Pemimpin baik akan melanjutkan kebijakan dan program baik dari yang terdahulu karena dia tahu itulah yang terbaik untuk rakyatnya. Makanya Mas Anies juga bikin pernyataan, beliau akan lanjutkan program Pak Basuki yang baik dan bagus. Anehnya, pernyataan itu dianggap pernyataan cagub yang ga punya program dan males kerja. Lah gimana sih, yang bener kan harusnya begitu. Bahkan Pak Basuki melanjutkan punya Pak Jokowi, Pak Jokowi melanjutkan punya Pak Foke, Pak Foke melanjutkan punya Bang Yos, dan seterusnya. Ini kan hal baik yang menggambarkan Mas Anies dan Pak Basuki berkawan baik sehingga program Pak Basuki yang belum selesai akan dilanjutkan. Bukan dihentikan serta merta.

>> http://news.detik.com/berita/3310459/anies-akan-teruskan-program-ahok-yang-baik-jika-terpilih-jadi-gubernur

Ada lagi nih kasus yang buru buru diramaikan tanpa pelan pelan dicermati. Terkait kelebihan dana Tunjangan Profesi Guru. Diramaikan seakan akan itu indikasi Mas Anies korup di Kementrian Pendidikan dan Kebudayaan. Padahal asal verifikasi dikit aja, google google dikit, aja. Langsung keliatan yang sebenarnya.
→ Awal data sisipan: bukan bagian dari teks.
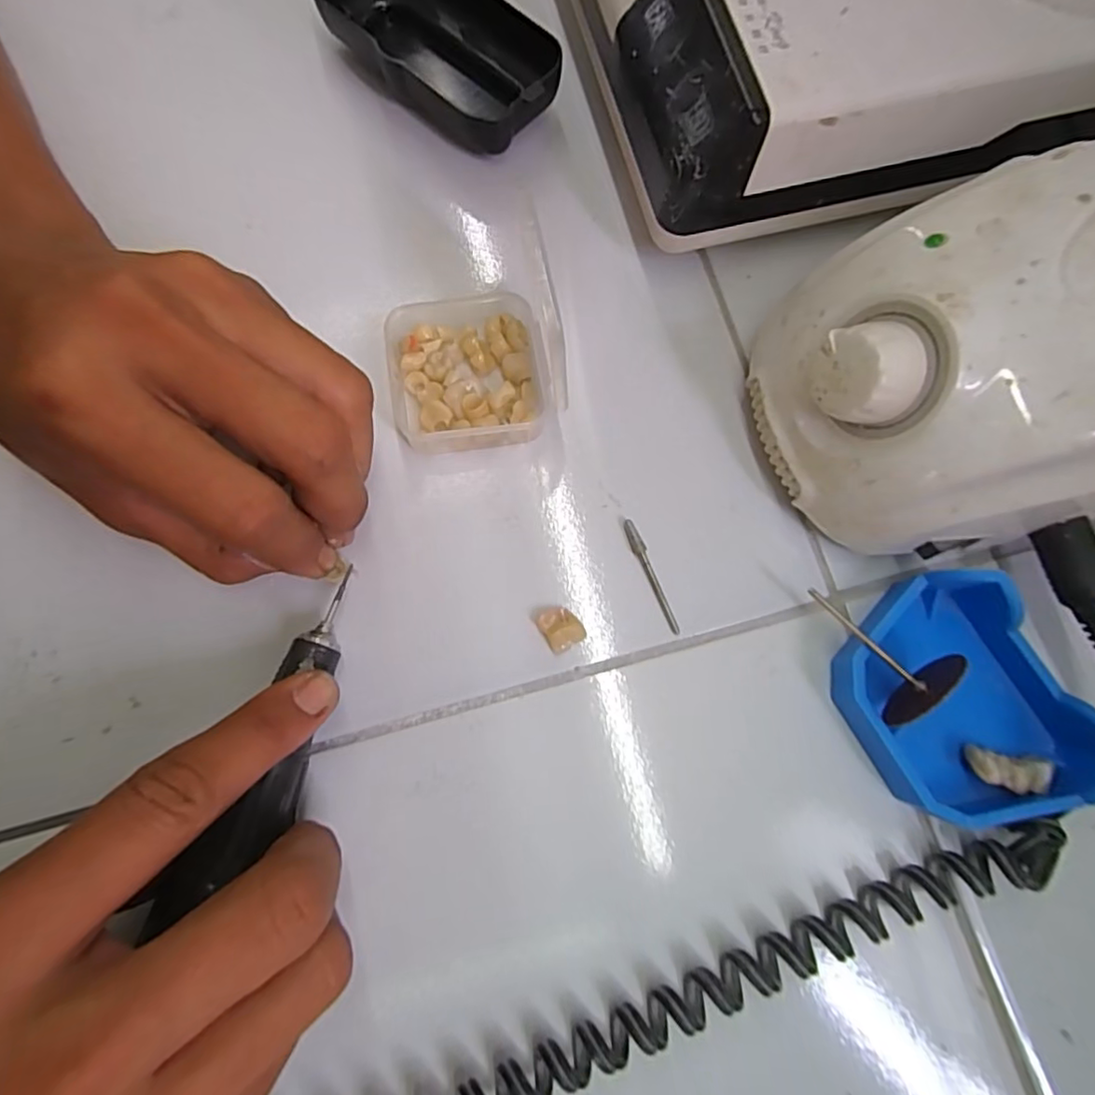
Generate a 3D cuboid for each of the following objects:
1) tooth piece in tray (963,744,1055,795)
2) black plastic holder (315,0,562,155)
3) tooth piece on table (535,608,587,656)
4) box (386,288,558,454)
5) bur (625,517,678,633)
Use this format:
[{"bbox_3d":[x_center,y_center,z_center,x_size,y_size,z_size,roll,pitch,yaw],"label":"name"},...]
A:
[{"bbox_3d":[0.149,0.073,0.190,0.026,0.010,0.011,12,77,1],"label":"tooth piece in tray"},{"bbox_3d":[-0.044,-0.213,0.249,0.112,0.028,0.049,37,79,7],"label":"black plastic holder"},{"bbox_3d":[0.005,0.028,0.205,0.013,0.008,0.015,-31,80,-8],"label":"tooth piece on table"},{"bbox_3d":[-0.030,-0.065,0.219,0.057,0.018,0.055,-9,78,-3],"label":"box"},{"bbox_3d":[0.038,0.010,0.211,0.004,0.004,0.044,-24,79,-6],"label":"bur"}]

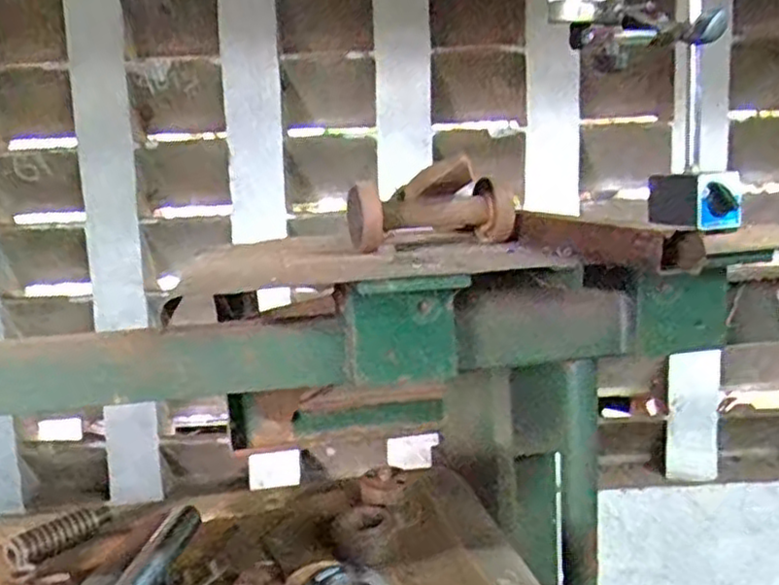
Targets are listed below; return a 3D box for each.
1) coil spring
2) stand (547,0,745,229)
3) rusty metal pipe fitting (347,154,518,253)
[{"bbox_3d":[-0.286,0.209,0.630,0.031,0.023,0.098,2,9,26],"label":"coil spring"},{"bbox_3d":[0.217,-0.154,0.607,0.159,0.197,0.070,-7,10,-29],"label":"stand"},{"bbox_3d":[0.040,-0.077,0.626,0.102,0.068,0.116,4,11,38],"label":"rusty metal pipe fitting"}]

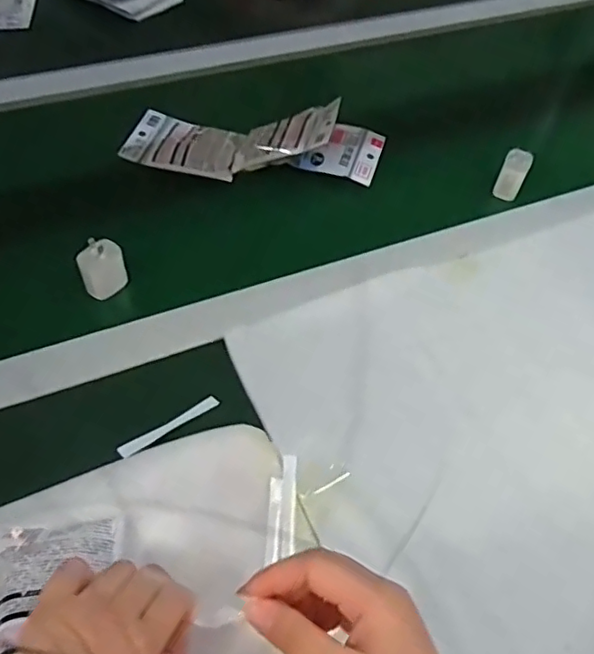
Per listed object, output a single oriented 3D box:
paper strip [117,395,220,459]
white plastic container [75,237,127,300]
[{"bbox_3d":[-0.107,0.084,0.512,0.011,0.004,0.099,38,45,25],"label":"paper strip"},{"bbox_3d":[-0.196,-0.059,0.605,0.043,0.058,0.023,-18,55,-17],"label":"white plastic container"}]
TPG bukan anggaran Kemdikbud. Itu dana transfer daerah karena guru adalah PNS Pemda. (Fakta ini banyak yang tidak tahu, bahwa terkait pendidikan di daerah sebenarnya dibawah pemda bukan kementerian) Jadi transfer dari Kementerian Keuangan langsung jatuh ke Pemda. Selama ini Pemda mengusulkan anggaran pegawai yang terlalu banyak. Sehingga sering terjadi sisa.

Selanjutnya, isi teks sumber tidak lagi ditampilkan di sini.